▶ **作業一覧**:
1 > インタビュー記事をもとに、次の問いに答えてください。
(a) 堀尾さんがサントリーに入社したのは何年で、退職したのは何年ですか？
(b) 北海道支社で堀尾さんは何を、どれくらいの期間担当しましたか？
(c) 首都圏担当になってから営業したのはどのエリアですか？
2 > インタビュー記事の最後の文のあとから、続きを書き進めてもらえますか？

▶ **抜粋**:
今の自分があるのはサントリーのおかげ。起業後に感じた「人間力の重要性」

2008年にサントリーへ入社し、2018年に起業のために退職したアルムナイの堀尾さんにお話を伺いました。
サントリー在籍時に学んだことがどう起業後に活きているのか。
そして現在サントリーのメンバーとどのような関わりを持ち、今後どのようなビジョンを持っているのかを語っていただきました。

サントリー入社後、起業を決意させた「課題解決の本質」

‐まず初めに、堀尾さんの経歴を教えてください。

2008年にサントリーへ入社し、北海道支社で1年半家庭用量販店を担当しました。
その後、業務用の外食企業の担当となり、札幌の卸店や酒販店、飲食店へサントリー商品の提案を行いました。主に外食チェーンの新規開拓部門で経験を積み、さらにその後首都圏担当として横浜エリアで同様に営業をしました。

▶ **出典情報**:
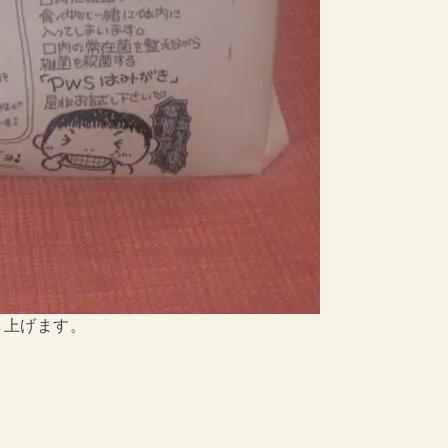
し上げます。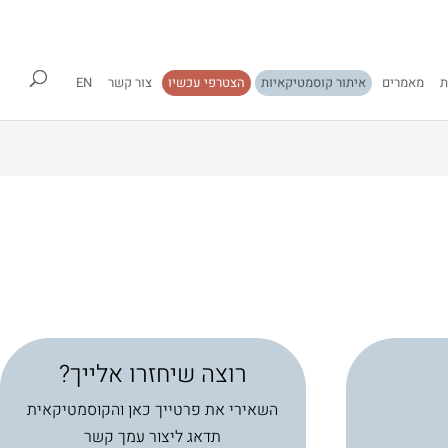
ת
מאמרים
איתור קוסמטיקאיות
הצטרפי עכשיו
צור קשר
EN
רוצה שיחזרו אלייך?
השאירי את פרטייך כאן והקוסמטיקאית
תדאג ליצור עמך קשר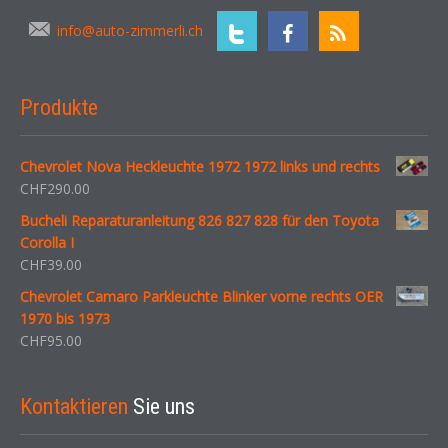
info@auto-zimmerli.ch
Produkte
Chevrolet Nova Heckleuchte 1972 1972 links und rechts
CHF
290.00
Bucheli Reparaturanleitung 826 827 828 für den Toyota
Corolla I
CHF
39.00
Chevrolet Camaro Parkleuchte Blinker vorne rechts OER
1970 bis 1973
CHF
95.00
Kontaktieren
Sie uns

▶ **回答**:
1 >
(a) 2008年に入社し、2018年に退職しました。
(b) 家庭用量販店を1年半担当しました。
(c) 横浜エリアです。

2 >
‐そもそもなぜ、1社目にサントリーを選んだのでしょうか?

私は業務用営業がやりたいという思いがありサントリーへ入社しました。

私は「外食には喜怒哀楽全てのシーンがある」と考えています。
嬉しい時に仲間と盛り上がったり、悲しんだ時に誰かに相談したりなど、単なる食事の場ではなくシーンを作る空間こそが外食の魅力だと思っています。

実は、私はお酒が全く飲めないのですがこの想いを就活の軸として構えていました。

‐飲食業界に対する想いのもと、起業を決意したときのことを聞かせて下さい。

当時、20代前半そこらの若造が一国一城の主人である飲食企業の社長と密に接点を持てることは、とても良い環境でした。商品を売るというよりかは、社長と話すことが好きで色々な接点を持っていましたが、最終的には、サントリーの営業マンとして商品を販売し会社に貢献することがミッションです。

もっと広い視野で見た時に真に顧客のためとなる提案は他にもあるのでないかと思うこともしばしばありました。飲食店の本質的な課題解決という視点から見た時に、独立してサービスを提供した方がお客様のためになると思ったことが起業を決意した理由です。

日本が誇る外食産業が、このまま舐められてはいけない

‐退職後、起業してからのお話を聞かせてください。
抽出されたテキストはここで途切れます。